[SUPPLIED MATERIAL]
Content starts
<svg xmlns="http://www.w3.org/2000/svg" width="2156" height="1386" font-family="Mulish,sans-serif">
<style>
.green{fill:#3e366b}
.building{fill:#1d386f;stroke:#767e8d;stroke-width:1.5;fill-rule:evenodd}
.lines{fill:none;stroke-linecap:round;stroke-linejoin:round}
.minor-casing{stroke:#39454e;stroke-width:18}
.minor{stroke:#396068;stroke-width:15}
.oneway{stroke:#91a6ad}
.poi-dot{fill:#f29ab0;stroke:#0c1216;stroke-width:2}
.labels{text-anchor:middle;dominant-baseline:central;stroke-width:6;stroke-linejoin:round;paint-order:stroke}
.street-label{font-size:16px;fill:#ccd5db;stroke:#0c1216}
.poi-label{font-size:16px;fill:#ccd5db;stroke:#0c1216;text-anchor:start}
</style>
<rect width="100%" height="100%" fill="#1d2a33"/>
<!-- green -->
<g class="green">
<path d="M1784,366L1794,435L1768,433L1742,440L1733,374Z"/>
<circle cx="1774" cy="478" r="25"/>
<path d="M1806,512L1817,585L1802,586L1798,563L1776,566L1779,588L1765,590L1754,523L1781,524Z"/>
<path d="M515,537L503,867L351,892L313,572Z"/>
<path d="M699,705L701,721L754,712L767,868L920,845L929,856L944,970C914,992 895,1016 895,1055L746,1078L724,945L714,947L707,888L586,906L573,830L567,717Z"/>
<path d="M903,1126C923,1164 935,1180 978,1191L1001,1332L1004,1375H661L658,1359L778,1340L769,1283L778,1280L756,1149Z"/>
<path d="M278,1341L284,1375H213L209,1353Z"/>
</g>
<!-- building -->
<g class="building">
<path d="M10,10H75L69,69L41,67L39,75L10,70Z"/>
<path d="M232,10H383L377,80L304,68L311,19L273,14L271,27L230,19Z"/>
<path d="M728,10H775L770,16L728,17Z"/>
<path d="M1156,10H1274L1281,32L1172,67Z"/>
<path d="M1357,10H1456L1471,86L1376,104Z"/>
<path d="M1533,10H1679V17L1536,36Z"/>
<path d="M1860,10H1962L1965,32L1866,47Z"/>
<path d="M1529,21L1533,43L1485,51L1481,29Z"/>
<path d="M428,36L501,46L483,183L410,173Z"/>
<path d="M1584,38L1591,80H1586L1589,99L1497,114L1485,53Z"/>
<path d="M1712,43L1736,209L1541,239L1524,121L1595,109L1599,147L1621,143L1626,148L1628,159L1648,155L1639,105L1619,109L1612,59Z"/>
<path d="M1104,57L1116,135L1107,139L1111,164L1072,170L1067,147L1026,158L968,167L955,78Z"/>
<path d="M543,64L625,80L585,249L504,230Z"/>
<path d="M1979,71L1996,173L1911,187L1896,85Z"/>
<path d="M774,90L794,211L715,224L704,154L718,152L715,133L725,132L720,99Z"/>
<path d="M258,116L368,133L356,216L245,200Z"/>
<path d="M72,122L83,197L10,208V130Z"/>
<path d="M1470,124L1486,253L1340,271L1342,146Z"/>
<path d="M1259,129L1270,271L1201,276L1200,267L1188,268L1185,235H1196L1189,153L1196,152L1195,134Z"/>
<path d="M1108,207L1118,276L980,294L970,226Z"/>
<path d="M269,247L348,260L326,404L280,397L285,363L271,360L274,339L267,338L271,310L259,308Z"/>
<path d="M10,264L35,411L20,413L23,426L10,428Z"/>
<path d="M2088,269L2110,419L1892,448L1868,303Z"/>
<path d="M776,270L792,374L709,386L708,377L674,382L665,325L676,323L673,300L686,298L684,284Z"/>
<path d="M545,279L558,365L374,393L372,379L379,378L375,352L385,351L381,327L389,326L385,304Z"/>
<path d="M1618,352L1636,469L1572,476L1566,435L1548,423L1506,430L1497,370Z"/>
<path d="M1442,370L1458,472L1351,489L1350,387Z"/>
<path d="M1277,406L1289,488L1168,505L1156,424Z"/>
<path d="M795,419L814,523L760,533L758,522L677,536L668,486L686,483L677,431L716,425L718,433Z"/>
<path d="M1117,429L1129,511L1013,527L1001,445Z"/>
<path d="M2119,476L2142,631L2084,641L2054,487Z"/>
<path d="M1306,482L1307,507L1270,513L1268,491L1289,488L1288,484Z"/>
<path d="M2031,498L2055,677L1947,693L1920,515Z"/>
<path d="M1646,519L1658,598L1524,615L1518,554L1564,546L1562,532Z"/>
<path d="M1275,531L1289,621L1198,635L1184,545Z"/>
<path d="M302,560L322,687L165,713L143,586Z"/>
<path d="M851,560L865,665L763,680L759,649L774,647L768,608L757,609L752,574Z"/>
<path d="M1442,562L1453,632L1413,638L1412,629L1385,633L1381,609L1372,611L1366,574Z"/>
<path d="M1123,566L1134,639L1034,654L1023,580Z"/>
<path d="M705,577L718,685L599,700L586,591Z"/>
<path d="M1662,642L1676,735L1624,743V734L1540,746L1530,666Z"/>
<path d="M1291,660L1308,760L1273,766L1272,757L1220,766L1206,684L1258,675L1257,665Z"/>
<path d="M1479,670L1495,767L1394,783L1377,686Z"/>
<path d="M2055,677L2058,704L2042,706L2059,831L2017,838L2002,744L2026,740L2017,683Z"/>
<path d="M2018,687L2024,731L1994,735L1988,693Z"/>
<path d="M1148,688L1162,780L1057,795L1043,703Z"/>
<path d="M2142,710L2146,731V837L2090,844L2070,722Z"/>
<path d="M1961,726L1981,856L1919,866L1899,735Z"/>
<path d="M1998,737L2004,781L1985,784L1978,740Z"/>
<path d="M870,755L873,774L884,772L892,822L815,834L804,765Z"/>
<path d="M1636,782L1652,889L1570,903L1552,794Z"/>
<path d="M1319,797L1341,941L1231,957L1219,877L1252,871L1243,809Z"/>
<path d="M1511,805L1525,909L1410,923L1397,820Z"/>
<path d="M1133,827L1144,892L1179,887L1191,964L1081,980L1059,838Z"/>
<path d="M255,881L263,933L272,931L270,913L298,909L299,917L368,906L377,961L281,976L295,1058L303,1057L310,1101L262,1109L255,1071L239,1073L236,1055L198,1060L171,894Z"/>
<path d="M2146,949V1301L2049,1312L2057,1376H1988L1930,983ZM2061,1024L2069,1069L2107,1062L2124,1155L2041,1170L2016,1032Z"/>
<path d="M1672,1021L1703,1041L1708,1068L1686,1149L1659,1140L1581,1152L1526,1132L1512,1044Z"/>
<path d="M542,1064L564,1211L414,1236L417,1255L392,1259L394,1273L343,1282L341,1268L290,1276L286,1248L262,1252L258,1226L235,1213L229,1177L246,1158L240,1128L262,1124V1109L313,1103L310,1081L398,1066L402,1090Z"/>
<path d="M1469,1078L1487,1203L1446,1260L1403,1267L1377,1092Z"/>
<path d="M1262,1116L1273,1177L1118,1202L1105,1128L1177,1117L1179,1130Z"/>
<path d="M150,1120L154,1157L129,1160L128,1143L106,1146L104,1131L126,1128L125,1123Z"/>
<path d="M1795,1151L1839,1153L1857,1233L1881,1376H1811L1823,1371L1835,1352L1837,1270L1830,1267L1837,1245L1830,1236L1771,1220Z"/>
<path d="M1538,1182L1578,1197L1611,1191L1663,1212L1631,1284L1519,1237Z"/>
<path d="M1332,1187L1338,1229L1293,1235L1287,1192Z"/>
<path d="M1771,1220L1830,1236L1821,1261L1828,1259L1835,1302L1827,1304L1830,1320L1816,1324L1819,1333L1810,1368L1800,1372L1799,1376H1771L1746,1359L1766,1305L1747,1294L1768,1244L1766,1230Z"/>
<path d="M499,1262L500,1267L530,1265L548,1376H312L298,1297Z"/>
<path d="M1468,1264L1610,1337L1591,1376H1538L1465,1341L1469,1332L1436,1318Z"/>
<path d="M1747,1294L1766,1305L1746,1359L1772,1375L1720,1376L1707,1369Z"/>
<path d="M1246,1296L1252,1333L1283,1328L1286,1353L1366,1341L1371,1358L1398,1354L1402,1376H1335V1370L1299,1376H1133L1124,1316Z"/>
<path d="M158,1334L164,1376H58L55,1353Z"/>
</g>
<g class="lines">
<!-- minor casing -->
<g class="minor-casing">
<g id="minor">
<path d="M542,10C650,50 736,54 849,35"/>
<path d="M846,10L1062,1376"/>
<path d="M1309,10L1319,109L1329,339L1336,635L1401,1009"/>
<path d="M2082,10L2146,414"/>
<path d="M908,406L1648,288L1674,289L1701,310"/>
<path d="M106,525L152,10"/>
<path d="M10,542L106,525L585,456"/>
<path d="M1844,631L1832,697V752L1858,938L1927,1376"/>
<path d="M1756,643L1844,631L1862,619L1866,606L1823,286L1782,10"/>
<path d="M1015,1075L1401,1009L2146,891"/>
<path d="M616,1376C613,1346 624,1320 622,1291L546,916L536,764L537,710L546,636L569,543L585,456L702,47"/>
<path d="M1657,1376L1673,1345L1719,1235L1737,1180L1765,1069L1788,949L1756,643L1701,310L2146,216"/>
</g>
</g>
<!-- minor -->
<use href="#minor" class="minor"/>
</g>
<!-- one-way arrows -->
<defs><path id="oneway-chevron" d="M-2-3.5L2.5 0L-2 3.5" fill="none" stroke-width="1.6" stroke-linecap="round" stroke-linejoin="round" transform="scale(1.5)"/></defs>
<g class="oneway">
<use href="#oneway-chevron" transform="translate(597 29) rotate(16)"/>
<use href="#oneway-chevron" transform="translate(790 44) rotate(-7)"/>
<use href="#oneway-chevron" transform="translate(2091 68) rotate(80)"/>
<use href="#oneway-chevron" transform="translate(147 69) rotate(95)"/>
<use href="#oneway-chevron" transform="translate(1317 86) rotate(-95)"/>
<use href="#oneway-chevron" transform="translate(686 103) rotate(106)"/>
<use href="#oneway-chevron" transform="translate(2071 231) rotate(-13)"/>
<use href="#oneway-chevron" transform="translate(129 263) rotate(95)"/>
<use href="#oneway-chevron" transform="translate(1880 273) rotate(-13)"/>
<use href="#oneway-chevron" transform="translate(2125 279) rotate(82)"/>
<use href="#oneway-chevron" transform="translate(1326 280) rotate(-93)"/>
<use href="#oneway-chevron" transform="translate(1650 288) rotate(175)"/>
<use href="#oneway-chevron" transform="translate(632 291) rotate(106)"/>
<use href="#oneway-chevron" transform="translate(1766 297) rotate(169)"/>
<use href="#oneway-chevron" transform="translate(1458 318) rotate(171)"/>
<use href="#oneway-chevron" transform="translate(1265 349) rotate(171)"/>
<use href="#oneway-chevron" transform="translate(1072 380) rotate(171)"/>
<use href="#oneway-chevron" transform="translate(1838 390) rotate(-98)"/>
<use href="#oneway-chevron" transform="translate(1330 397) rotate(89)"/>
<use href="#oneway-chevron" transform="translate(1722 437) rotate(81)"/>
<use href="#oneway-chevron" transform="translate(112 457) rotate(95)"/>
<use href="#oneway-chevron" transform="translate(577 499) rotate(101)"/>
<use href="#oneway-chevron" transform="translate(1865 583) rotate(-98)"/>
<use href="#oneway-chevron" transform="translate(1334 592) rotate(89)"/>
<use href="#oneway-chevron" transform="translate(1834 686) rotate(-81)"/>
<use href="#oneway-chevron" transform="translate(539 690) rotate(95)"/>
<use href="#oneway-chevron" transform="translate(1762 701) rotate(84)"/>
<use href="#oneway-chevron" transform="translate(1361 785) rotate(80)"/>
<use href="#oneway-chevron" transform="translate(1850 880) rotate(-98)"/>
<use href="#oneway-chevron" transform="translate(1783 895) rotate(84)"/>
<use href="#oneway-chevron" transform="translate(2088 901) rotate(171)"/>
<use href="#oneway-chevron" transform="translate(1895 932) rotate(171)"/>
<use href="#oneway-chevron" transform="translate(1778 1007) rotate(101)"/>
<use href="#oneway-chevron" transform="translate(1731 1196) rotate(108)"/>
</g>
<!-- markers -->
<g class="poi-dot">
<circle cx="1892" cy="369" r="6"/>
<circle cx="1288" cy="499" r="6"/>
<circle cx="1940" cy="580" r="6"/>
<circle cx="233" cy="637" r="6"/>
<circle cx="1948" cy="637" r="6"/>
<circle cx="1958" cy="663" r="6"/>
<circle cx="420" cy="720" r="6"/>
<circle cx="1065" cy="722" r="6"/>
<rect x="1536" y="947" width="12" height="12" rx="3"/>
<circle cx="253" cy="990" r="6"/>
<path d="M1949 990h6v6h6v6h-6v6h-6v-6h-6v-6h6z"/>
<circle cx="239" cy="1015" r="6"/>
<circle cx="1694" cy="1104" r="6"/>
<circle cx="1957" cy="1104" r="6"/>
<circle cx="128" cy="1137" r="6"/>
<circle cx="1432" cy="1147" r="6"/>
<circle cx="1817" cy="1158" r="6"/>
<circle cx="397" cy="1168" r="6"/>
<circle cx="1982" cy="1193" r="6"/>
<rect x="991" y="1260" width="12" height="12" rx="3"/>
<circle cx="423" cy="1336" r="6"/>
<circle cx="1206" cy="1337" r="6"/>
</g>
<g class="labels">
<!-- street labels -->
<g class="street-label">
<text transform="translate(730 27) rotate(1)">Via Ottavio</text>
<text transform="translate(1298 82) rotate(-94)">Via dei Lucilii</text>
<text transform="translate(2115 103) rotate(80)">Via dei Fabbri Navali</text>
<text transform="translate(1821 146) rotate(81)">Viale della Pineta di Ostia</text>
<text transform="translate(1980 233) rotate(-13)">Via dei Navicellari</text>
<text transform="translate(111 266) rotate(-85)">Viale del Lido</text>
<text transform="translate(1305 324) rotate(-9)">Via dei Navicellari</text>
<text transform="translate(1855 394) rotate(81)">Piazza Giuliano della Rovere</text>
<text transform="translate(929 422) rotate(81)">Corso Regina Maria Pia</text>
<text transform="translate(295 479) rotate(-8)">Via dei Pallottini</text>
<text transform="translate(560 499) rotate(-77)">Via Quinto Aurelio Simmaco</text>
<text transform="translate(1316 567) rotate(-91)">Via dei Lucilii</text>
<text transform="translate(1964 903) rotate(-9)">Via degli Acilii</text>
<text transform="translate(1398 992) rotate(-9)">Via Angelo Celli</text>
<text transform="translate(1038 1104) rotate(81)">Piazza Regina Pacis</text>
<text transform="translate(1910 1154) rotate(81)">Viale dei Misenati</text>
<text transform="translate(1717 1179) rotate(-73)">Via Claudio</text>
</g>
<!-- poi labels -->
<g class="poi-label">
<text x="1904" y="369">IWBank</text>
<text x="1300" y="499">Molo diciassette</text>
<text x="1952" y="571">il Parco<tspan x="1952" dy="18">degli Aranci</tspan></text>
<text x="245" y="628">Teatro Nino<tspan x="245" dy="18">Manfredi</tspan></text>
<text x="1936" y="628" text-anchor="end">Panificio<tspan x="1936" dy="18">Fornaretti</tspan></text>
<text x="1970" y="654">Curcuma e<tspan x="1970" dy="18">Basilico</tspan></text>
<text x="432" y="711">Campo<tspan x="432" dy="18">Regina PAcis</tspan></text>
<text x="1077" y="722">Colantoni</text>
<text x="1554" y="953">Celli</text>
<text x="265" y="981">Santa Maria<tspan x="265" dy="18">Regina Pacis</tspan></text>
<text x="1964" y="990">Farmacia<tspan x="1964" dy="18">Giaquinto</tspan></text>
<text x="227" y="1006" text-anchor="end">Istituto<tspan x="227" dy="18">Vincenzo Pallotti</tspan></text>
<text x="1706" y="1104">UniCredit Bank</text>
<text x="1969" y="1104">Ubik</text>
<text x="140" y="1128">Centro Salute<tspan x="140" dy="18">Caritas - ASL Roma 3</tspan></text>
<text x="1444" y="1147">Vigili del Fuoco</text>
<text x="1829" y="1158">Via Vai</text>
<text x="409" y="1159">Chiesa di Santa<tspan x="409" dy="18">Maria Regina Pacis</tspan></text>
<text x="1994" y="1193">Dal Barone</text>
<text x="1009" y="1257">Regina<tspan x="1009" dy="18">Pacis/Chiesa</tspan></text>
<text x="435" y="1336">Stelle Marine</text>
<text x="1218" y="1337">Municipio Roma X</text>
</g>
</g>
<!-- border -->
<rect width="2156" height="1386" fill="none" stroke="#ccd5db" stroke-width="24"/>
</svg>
Content ends
[YOUR OBJECTIVE]
Every line of the data that includes the word "Santa" should be copied.

[SOLUTION TO THIS TASK]
<text x="265" y="981">Santa Maria<tspan x="265" dy="18">Regina Pacis</tspan></text>
<text x="409" y="1159">Chiesa di Santa<tspan x="409" dy="18">Maria Regina Pacis</tspan></text>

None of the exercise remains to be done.